Sportif hareketlerin gelişmesi demek bir psikomotor davranışın gelişmesi demektir ve antrenmanın yinelenme ilkesine dayanır ve sinir sisteminin en önemli görevlerinden birisidir. Sporda, performans yükseltmek için psikolojik yöntemleri zorunlu kılan neden sporun çok gelişmiş ve çok mükemmelleşmiş ve çok karmaşık bir hareket bütününün olmasıdır. Ayrıca bir spor hareketinin öğrenilmesi ve geliştirilmesi de öğrenme kurallarına göre olmaktadır. bilindiği üzere hareket ne kadar karışık olursa olsun , daima bir kas lifinin bir uyarıya tepki olarak kasılması ile başlar. Bu uyarılar, dışarıdan gelebildikleri gibi, bizim istemli olarak bir hareketi yapmak istememizde bir uyarıdır.
Öğrendiğimiz her yeni hareket için sinir sisteminde yeni bir iletim ağı oluşur ve bu yeni iletim ağı bellekte bir şema şeklinde saklanır. Yeni bir hareketin öğrenimi, koşullu reflekslere dayanır ve hareketin mükemmelleşmesi ise beyin ve merkezi sinir sisteminin iki süreci ile oluşur. bunlar İRRADRASYON-KONSANTRASYON ve UYARI-İNHİBİSYON dur.
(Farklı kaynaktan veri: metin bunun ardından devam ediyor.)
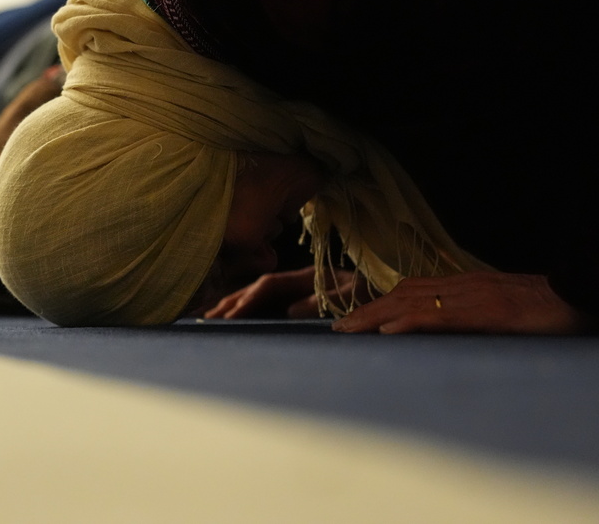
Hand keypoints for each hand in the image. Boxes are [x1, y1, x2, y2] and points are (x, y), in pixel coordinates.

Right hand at [205, 266, 372, 319]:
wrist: (391, 295)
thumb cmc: (375, 295)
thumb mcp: (352, 297)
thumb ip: (322, 301)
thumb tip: (290, 310)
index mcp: (307, 277)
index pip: (269, 285)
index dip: (249, 299)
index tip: (232, 316)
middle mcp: (298, 282)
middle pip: (256, 288)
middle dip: (231, 302)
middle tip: (207, 318)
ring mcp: (297, 292)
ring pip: (257, 296)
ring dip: (234, 305)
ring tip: (209, 317)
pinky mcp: (299, 304)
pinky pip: (267, 307)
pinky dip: (247, 312)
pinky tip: (232, 321)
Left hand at [331, 271, 590, 334]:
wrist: (582, 293)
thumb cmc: (544, 307)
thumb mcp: (499, 311)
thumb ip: (471, 316)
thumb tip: (445, 331)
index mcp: (461, 286)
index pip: (408, 292)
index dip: (377, 305)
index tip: (350, 320)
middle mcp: (459, 286)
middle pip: (400, 296)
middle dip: (364, 312)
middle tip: (336, 330)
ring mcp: (470, 297)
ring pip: (412, 303)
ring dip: (374, 317)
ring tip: (347, 331)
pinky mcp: (485, 311)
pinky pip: (440, 316)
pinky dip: (411, 322)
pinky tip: (389, 332)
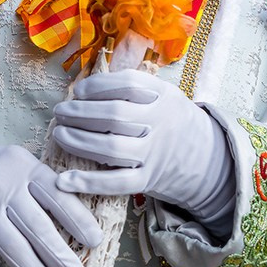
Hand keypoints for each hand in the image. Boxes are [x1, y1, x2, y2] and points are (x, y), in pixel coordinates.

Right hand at [0, 138, 102, 266]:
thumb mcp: (20, 163)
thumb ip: (46, 183)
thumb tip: (84, 221)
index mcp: (23, 166)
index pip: (56, 195)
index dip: (78, 219)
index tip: (95, 241)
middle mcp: (2, 186)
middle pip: (38, 227)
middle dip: (61, 256)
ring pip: (14, 249)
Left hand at [53, 70, 233, 223]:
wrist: (206, 157)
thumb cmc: (172, 119)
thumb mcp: (164, 93)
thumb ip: (134, 85)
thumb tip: (88, 83)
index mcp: (163, 96)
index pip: (127, 84)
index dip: (98, 86)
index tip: (77, 91)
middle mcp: (160, 123)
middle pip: (114, 115)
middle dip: (80, 112)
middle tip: (60, 111)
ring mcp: (154, 153)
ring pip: (111, 148)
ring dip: (78, 141)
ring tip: (59, 133)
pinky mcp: (148, 180)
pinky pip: (116, 183)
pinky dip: (88, 183)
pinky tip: (64, 180)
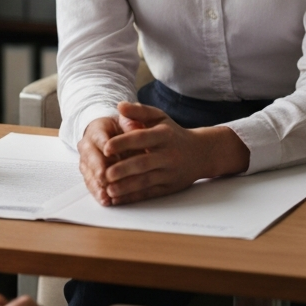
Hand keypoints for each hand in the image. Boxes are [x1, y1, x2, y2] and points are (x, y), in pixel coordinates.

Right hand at [77, 115, 124, 205]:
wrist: (108, 133)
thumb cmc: (120, 127)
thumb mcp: (125, 120)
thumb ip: (130, 123)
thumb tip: (135, 127)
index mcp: (96, 130)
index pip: (99, 138)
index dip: (104, 145)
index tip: (109, 152)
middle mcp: (87, 147)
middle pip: (91, 158)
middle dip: (98, 168)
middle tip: (106, 178)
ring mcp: (86, 162)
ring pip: (90, 174)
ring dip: (97, 185)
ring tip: (106, 195)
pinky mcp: (89, 174)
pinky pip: (92, 184)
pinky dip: (98, 193)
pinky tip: (105, 201)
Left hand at [96, 101, 249, 204]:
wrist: (201, 153)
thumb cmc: (173, 133)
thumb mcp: (159, 118)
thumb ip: (139, 111)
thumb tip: (119, 106)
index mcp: (164, 135)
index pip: (142, 138)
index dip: (123, 143)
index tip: (106, 148)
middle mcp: (168, 154)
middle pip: (143, 163)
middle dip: (123, 169)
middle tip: (104, 174)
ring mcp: (170, 173)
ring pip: (146, 181)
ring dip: (126, 187)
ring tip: (108, 189)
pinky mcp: (169, 187)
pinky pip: (149, 193)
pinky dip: (132, 197)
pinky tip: (118, 199)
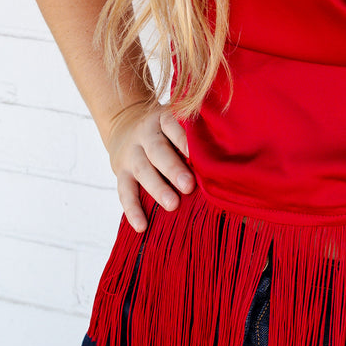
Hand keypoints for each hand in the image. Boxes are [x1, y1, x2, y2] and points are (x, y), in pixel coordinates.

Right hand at [105, 102, 194, 231]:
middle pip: (157, 150)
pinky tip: (142, 226)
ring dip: (157, 188)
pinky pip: (125, 192)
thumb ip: (194, 134)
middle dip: (173, 168)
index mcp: (162, 119)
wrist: (124, 126)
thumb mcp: (176, 121)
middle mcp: (144, 135)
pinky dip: (132, 210)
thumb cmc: (165, 130)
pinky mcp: (120, 173)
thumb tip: (224, 158)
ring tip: (173, 205)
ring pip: (142, 171)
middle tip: (189, 185)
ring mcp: (130, 154)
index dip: (184, 139)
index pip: (172, 125)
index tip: (198, 154)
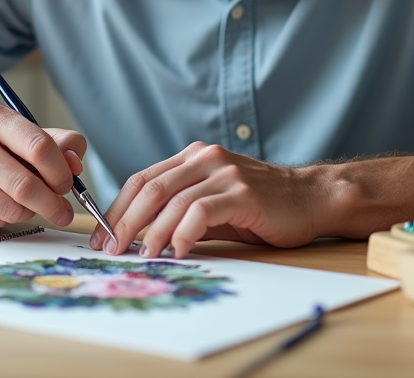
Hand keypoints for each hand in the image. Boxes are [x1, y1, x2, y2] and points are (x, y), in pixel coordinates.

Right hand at [0, 104, 86, 232]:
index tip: (68, 184)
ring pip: (12, 208)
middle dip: (52, 203)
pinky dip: (7, 220)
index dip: (61, 171)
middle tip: (62, 210)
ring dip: (29, 212)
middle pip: (26, 184)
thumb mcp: (25, 138)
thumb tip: (76, 164)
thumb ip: (59, 144)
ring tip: (26, 204)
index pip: (39, 146)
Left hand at [89, 142, 328, 257]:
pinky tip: (176, 251)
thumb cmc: (261, 207)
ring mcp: (224, 173)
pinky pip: (201, 212)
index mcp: (193, 157)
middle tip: (111, 249)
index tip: (101, 236)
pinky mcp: (242, 193)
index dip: (116, 207)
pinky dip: (182, 233)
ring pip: (172, 201)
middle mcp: (205, 159)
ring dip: (151, 232)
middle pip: (150, 188)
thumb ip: (181, 210)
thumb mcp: (214, 202)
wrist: (311, 198)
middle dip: (124, 221)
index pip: (142, 179)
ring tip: (142, 256)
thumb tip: (138, 238)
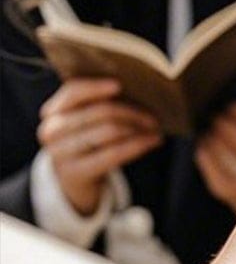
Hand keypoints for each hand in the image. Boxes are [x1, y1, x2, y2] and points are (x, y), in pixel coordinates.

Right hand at [37, 78, 161, 214]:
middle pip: (100, 112)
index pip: (73, 92)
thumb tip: (136, 88)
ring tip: (155, 128)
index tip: (120, 85)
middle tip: (154, 116)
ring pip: (110, 131)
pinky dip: (138, 145)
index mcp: (53, 111)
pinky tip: (153, 141)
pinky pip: (114, 153)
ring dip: (138, 128)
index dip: (97, 87)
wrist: (74, 178)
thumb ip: (98, 103)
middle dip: (132, 112)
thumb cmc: (87, 141)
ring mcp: (61, 153)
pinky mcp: (76, 172)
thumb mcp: (85, 120)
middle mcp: (52, 130)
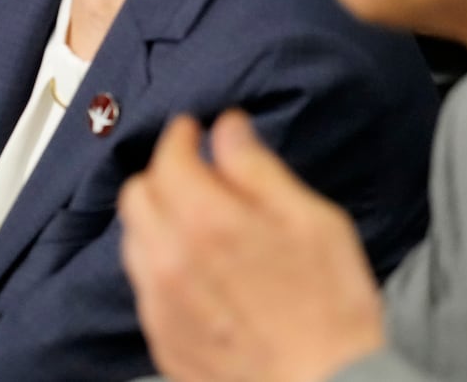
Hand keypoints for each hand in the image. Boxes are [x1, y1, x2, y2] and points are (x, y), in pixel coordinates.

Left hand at [119, 111, 385, 381]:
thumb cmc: (332, 307)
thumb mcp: (313, 221)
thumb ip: (258, 168)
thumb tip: (226, 127)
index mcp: (206, 220)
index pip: (167, 157)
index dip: (180, 137)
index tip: (193, 131)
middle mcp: (168, 258)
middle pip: (137, 194)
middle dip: (162, 175)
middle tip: (194, 177)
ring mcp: (160, 303)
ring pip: (133, 239)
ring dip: (156, 220)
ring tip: (193, 225)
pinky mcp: (162, 338)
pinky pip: (144, 285)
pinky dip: (160, 265)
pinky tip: (194, 272)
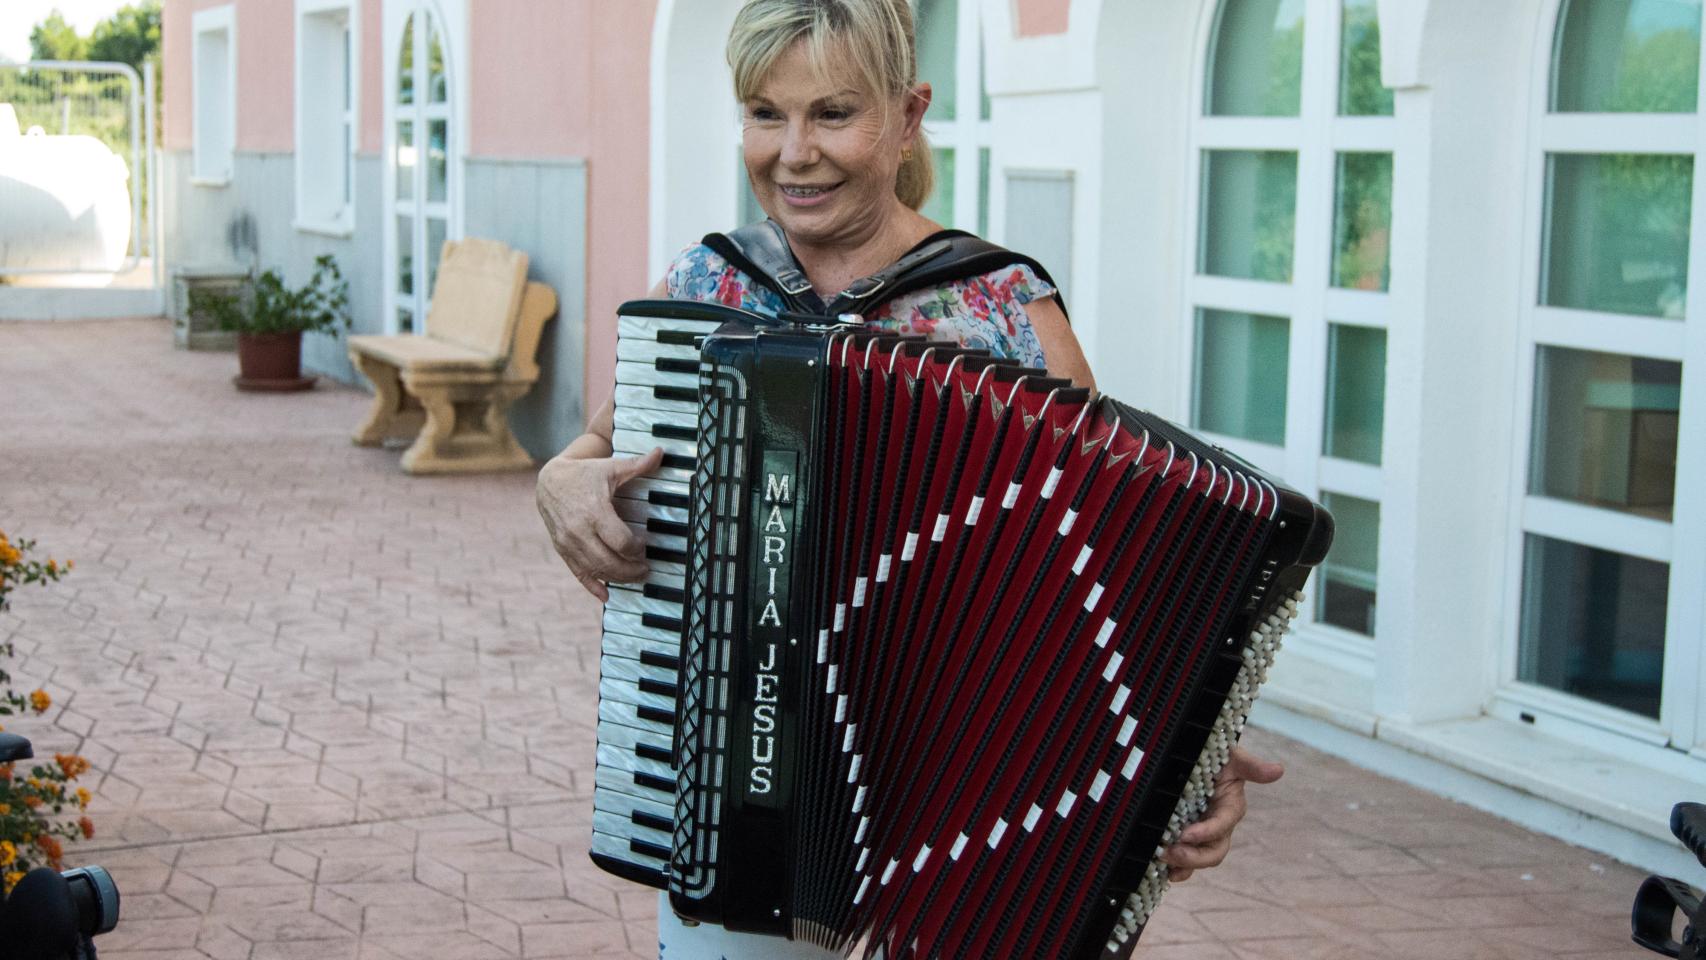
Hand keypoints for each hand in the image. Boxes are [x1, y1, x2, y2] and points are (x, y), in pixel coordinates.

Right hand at [536, 447, 663, 601]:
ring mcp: (568, 543)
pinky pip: (578, 573)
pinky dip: (592, 586)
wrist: (549, 481)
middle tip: (646, 569)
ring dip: (617, 578)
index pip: (620, 541)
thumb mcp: (610, 469)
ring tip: (634, 577)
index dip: (637, 548)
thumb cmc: (584, 475)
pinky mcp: (562, 550)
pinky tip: (606, 596)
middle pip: (609, 561)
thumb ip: (637, 465)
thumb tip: (660, 453)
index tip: (645, 546)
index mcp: (594, 511)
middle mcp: (579, 530)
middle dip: (631, 570)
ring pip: (595, 570)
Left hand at [1160, 746, 1283, 881]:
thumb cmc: (1219, 757)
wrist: (1201, 759)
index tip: (1186, 834)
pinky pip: (1186, 859)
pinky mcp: (1187, 838)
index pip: (1222, 825)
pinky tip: (1165, 872)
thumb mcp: (1233, 758)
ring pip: (1199, 858)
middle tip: (1170, 852)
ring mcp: (1203, 834)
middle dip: (1193, 857)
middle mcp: (1218, 826)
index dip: (1206, 832)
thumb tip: (1278, 770)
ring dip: (1182, 864)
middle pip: (1213, 851)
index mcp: (1231, 808)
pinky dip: (1176, 869)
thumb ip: (1251, 766)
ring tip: (1162, 859)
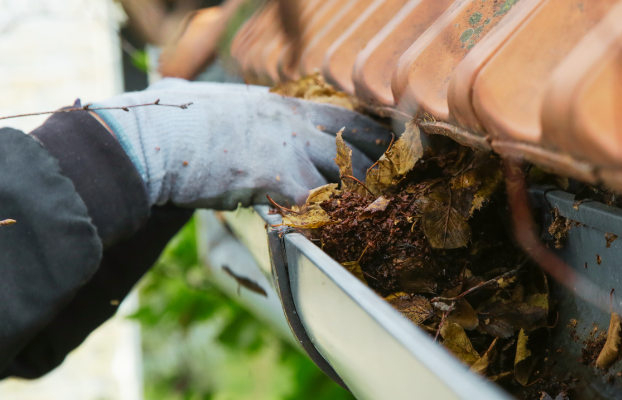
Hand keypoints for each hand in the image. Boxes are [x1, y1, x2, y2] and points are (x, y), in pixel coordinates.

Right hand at [93, 78, 390, 208]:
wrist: (154, 136)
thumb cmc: (174, 118)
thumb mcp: (211, 100)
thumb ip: (229, 106)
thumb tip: (199, 95)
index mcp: (281, 106)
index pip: (341, 116)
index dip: (368, 134)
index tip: (387, 146)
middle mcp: (293, 123)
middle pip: (352, 144)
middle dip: (374, 167)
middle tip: (392, 185)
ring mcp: (289, 148)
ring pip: (342, 174)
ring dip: (356, 197)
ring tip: (372, 215)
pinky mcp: (277, 177)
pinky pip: (315, 204)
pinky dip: (325, 220)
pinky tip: (333, 234)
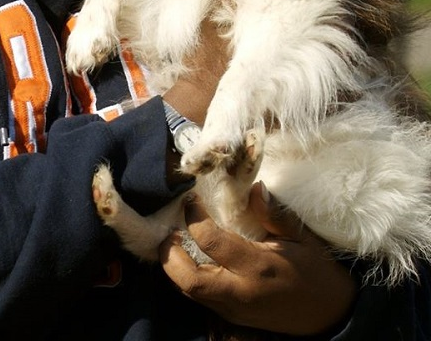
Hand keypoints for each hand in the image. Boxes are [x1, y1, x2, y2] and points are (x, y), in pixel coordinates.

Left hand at [159, 182, 356, 334]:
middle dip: (170, 253)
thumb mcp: (302, 238)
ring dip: (175, 266)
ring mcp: (234, 310)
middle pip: (188, 280)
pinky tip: (192, 257)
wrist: (333, 316)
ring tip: (177, 239)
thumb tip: (254, 187)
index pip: (210, 241)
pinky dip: (188, 278)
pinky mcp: (233, 318)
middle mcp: (240, 292)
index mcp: (258, 267)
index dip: (193, 217)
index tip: (191, 199)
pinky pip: (200, 298)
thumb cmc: (317, 272)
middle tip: (171, 228)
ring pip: (189, 292)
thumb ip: (274, 213)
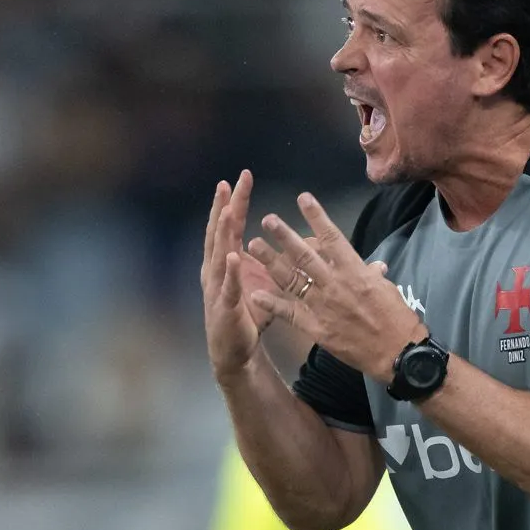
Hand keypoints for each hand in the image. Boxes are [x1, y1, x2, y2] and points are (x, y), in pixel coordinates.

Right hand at [200, 171, 281, 381]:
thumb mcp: (269, 282)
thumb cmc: (251, 315)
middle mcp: (218, 270)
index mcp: (227, 261)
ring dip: (221, 233)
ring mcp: (218, 288)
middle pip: (220, 233)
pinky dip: (230, 271)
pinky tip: (233, 256)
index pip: (231, 225)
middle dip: (222, 207)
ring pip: (219, 255)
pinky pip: (228, 287)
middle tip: (226, 183)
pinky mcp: (225, 308)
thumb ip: (286, 260)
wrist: (235, 352)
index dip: (235, 201)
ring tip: (226, 212)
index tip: (240, 177)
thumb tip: (312, 240)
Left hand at [241, 192, 427, 379]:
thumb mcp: (387, 290)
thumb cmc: (397, 319)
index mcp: (355, 271)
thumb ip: (373, 276)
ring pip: (292, 279)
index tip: (303, 198)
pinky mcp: (316, 328)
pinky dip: (272, 304)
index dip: (316, 217)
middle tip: (267, 220)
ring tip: (253, 246)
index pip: (332, 237)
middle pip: (305, 255)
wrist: (397, 353)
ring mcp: (323, 306)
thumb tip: (373, 266)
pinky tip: (255, 293)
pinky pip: (290, 314)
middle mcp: (335, 284)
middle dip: (284, 236)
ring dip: (270, 262)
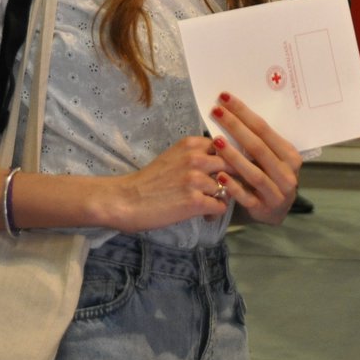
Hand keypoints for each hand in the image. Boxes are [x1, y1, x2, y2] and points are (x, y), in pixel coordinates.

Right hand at [108, 136, 229, 230]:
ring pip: (228, 188)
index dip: (228, 161)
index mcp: (191, 144)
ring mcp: (197, 180)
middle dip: (232, 179)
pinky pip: (221, 206)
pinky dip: (215, 212)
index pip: (226, 147)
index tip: (225, 171)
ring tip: (208, 205)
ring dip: (221, 198)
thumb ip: (196, 156)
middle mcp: (196, 158)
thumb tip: (222, 163)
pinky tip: (204, 215)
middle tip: (223, 190)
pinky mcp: (195, 202)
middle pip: (233, 166)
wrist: (126, 200)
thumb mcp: (173, 157)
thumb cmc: (148, 180)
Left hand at [209, 92, 301, 223]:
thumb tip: (232, 113)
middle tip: (216, 112)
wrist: (276, 210)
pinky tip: (220, 176)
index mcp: (290, 155)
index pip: (265, 130)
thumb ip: (259, 142)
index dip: (244, 113)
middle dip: (236, 127)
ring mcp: (277, 192)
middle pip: (258, 147)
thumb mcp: (272, 158)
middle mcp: (287, 173)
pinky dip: (234, 186)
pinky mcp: (264, 209)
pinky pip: (247, 196)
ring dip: (234, 156)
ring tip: (215, 141)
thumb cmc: (270, 177)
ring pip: (254, 172)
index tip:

İrradrasyon- Konsantrasyon:
Bir beyin merkezi hücrelerine gelen bir uyarının komşu hücrelere yayılma özelliği vardır. Bu özelliğe ''İrradrasyon'' denir. Beyin hücrelerinin bu özelliği, genellikle sporda yüksek teknik gerektiren hareketlerde son derece önemlidir. Çünkü ; bir uyarının komşu hücrelre yayılması, yapılması gereken hareketlere katılmayan kasların da harekete katılmasına sebep olur ve hareketin eşgüdümü ve mükemmeliği bozulur. Ayrıca harekete gerekenden fazla kas katıldığı için sporcu daha çabuk yorulur. Sık tekrarlanan antrenmanlar ile komşu hücrelere yayılan uyarılar azalarak zamanla kaybolur. Çünkü komşu hücrelerin zamanla bu uyarılara karşı duyarlılıkları kaybolur. Bunun sonucunda ise hareketi yapmak için yanlızca hareketi yapan kasların uyarılması ve etkinlinliğe geçmesidir. Bu sürece ''Konsantrasyon'' denir.
İnhibisyon:
Uyarı süreçlerini engelleyen, uyarı süreçlerine ket vuran süreçtir. İnhibisyon süreçleri, organızmaya, uyarıyı denetleme, bir uyarıyı diğer uyarılardan ayırdetme olanağı verirken, bu uyarı ve inhibisyon süreçlerinin birbirlerini izleyerek kesintisiz sürüp gitmesi ve irradyasyon-konsantrasyon süreçlerine olanak vermesi, bireye, merkezi sinir sistemini denetleme ve dolayısı ile çevresine daha iyi ve amaca uygun uyum göstermesini sağlar. Ayrıca inhibisyon süreçleri sinir sistemi hücrelerinin dinlenmesine de olanak verir. İrradyasyon-konsantrasyon ve uyarı- inhibisyon süreçleri, antrenmanların dayandığı, antrenman etkisinin ne şekilde olduğunu açıklayan süreçlerdir. Dinamik motorik stereotipler, yani hareketlerin kalıplaşması bu süreçler ile gerçekleşir. Özellikle iç kaynaklı uyarılar zihinsel antrenman olgusunun etki mekanizmasını da açıklamaktadır.